DK: I think I once quoted some obscure thing from Alice in Wonderland, and then went back and looked at it and was like, “This, man, I was just jerking myself off.”
MS: Some of them you go back and you’re like, ugh, this. The best example of that, which is to say, the worst example of that … I wrote a joke about a specific thing in the book Jonathan Strange & Mr. Norrell, for one of the Deadspin pieces, which [Alan] referred to, when we were going over them, as a .000001 percent-er.
AY: There are things you call one percent-ers, and this was like, no one. Even people who read that book—someone who’s just put that book down and started reading the piece—that one guy. Like it was, just, past that part. You got that guy! That guy’s super-psyched! That guy’s almost spooked!
DK: He’s freaked out.
AY: I would describe the blog as self-indulgent.
MS: So self-indulgent.
DK: And beautifully designed.
ON THEIR WORKING RELATIONSHIP WHEN THE SITE STARTED
MS: It should be noted: we almost never talked. Alan and I barely knew each other at the time.
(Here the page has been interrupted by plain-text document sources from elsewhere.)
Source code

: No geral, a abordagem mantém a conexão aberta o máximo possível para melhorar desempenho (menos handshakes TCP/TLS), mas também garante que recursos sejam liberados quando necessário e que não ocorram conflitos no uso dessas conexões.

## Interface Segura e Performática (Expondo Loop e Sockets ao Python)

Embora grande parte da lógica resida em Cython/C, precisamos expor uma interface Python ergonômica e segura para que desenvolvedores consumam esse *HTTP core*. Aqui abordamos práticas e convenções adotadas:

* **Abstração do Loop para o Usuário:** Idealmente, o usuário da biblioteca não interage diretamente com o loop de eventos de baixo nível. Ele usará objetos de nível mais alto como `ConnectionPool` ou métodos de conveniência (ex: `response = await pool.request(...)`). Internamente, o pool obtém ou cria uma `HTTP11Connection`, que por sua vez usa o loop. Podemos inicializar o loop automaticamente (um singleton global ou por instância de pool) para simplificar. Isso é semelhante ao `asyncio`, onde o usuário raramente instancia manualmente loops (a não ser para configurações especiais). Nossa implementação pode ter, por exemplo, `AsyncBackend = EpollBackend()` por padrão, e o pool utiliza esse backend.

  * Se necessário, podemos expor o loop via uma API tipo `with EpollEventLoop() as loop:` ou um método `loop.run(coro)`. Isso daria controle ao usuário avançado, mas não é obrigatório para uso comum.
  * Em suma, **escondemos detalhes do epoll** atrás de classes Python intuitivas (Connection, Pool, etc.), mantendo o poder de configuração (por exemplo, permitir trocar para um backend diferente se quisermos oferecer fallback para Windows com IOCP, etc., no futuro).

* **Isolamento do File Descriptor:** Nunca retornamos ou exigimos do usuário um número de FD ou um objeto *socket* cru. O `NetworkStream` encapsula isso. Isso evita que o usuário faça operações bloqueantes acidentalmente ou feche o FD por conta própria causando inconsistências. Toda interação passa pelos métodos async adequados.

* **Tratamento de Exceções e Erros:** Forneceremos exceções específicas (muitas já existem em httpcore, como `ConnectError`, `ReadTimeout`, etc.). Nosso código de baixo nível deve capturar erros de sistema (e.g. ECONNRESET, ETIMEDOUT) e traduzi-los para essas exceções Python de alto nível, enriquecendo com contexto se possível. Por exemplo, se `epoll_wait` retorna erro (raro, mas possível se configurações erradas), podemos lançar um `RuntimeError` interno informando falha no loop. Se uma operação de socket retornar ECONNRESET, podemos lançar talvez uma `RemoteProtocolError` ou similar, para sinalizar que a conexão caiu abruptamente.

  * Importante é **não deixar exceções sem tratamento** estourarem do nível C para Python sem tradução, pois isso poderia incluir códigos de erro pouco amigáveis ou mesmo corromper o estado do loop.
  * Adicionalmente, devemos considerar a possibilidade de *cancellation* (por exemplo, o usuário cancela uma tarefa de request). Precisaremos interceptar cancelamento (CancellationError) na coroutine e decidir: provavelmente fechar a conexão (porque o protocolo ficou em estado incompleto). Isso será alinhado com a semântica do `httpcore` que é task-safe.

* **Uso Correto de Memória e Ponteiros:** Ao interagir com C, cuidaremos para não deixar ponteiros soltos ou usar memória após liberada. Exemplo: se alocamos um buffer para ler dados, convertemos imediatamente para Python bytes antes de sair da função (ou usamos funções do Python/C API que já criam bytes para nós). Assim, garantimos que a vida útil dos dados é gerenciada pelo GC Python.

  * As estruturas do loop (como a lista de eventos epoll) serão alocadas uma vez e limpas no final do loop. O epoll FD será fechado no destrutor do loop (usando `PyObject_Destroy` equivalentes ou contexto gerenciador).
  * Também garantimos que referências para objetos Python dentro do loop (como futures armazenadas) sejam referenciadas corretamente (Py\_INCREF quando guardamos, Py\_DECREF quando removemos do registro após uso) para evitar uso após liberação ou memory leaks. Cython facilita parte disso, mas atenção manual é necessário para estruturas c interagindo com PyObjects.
AY: We totally barely knew each other. We had probably met twice. And we just had this weird epistolary relationship, where the letters we were writing each other were about baseball and statistics. For years!
MS: For a long time.
AY: He was in L.A., we were in New York, and then I moved here. And I didn’t know Mike until this show, basically.
MS: No one ever conferred with anyone. The only times we ever conferred about anything were going public with our names and allowing public comments.
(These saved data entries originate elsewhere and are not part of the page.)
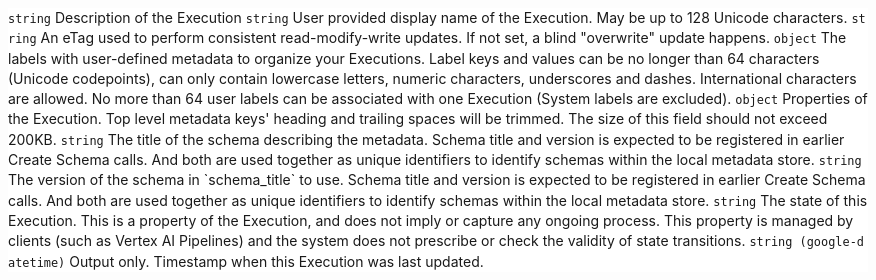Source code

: </tr>
<tr>
    <td><CopyableCode code="description" /></td>
    <td><code>string</code></td>
    <td>Description of the Execution</td>
</tr>
<tr>
    <td><CopyableCode code="displayName" /></td>
    <td><code>string</code></td>
    <td>User provided display name of the Execution. May be up to 128 Unicode characters.</td>
</tr>
<tr>
    <td><CopyableCode code="etag" /></td>
    <td><code>string</code></td>
    <td>An eTag used to perform consistent read-modify-write updates. If not set, a blind "overwrite" update happens.</td>
</tr>
<tr>
    <td><CopyableCode code="labels" /></td>
    <td><code>object</code></td>
    <td>The labels with user-defined metadata to organize your Executions. Label keys and values can be no longer than 64 characters (Unicode codepoints), can only contain lowercase letters, numeric characters, underscores and dashes. International characters are allowed. No more than 64 user labels can be associated with one Execution (System labels are excluded).</td>
</tr>
<tr>
    <td><CopyableCode code="metadata" /></td>
    <td><code>object</code></td>
    <td>Properties of the Execution. Top level metadata keys' heading and trailing spaces will be trimmed. The size of this field should not exceed 200KB.</td>
</tr>
<tr>
    <td><CopyableCode code="schemaTitle" /></td>
    <td><code>string</code></td>
    <td>The title of the schema describing the metadata. Schema title and version is expected to be registered in earlier Create Schema calls. And both are used together as unique identifiers to identify schemas within the local metadata store.</td>
</tr>
<tr>
    <td><CopyableCode code="schemaVersion" /></td>
    <td><code>string</code></td>
    <td>The version of the schema in `schema_title` to use. Schema title and version is expected to be registered in earlier Create Schema calls. And both are used together as unique identifiers to identify schemas within the local metadata store.</td>
</tr>
<tr>
    <td><CopyableCode code="state" /></td>
    <td><code>string</code></td>
    <td>The state of this Execution. This is a property of the Execution, and does not imply or capture any ongoing process. This property is managed by clients (such as Vertex AI Pipelines) and the system does not prescribe or check the validity of state transitions.</td>
</tr>
<tr>
    <td><CopyableCode code="updateTime" /></td>
    <td><code>string (google-datetime)</code></td>
    <td>Output only. Timestamp when this Execution was last updated.</td>
</tr>
</tbody>
</table>
</TabItem>
<TabItem value="query_execution_inputs_and_outputs">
AY: And then later, when we did the Deadspin stuff. I guess that was after the site. No one edited each others’ stuff. No one looked at it. It was always just a treat.
ON HTML AND WEB DESIGN
DK: I struggled with it a lot, and just tried to keep it to the bare minimum.
MS: I knew how to make things bold and make them italicized.
DK: Anything we did, we did through the Blogger template. I used the simplest Blogger template that was out there, and then we learned enough about HTML to adjust it to what we wanted it.
AY: Sometimes we’d put a picture or video. Once every month. “There’s a picture?” It would be stunning.
MS: It was very special.
AY: “Oh, a picture!”
MS: There were a couple YouTube videos we got in there. The one I remember was when I was reading some terrible article, and the guy got to the point where he said that bloggers live in their mothers’ basements. And it was like, the ten millionth time that they had said that bloggers live in their mothers’ basements. And I didn’t know what to do. And I was like, “You know what I wish could happen? Is when I got to this point in the article, a giant marching band could march through, like a celebratory John Philip Sousa thing,” and I just found a John Philip Sousa thing and embedded it, and after he got to mother’s basement, it was just like, “Hit play,” and it was like, “[singing marching song].” and that was as technologically advanced…it probably took me two hours to figure out how to embed that video.
DK: We didn’t know what the fuck we were doing.
MS: That should be the title of this article.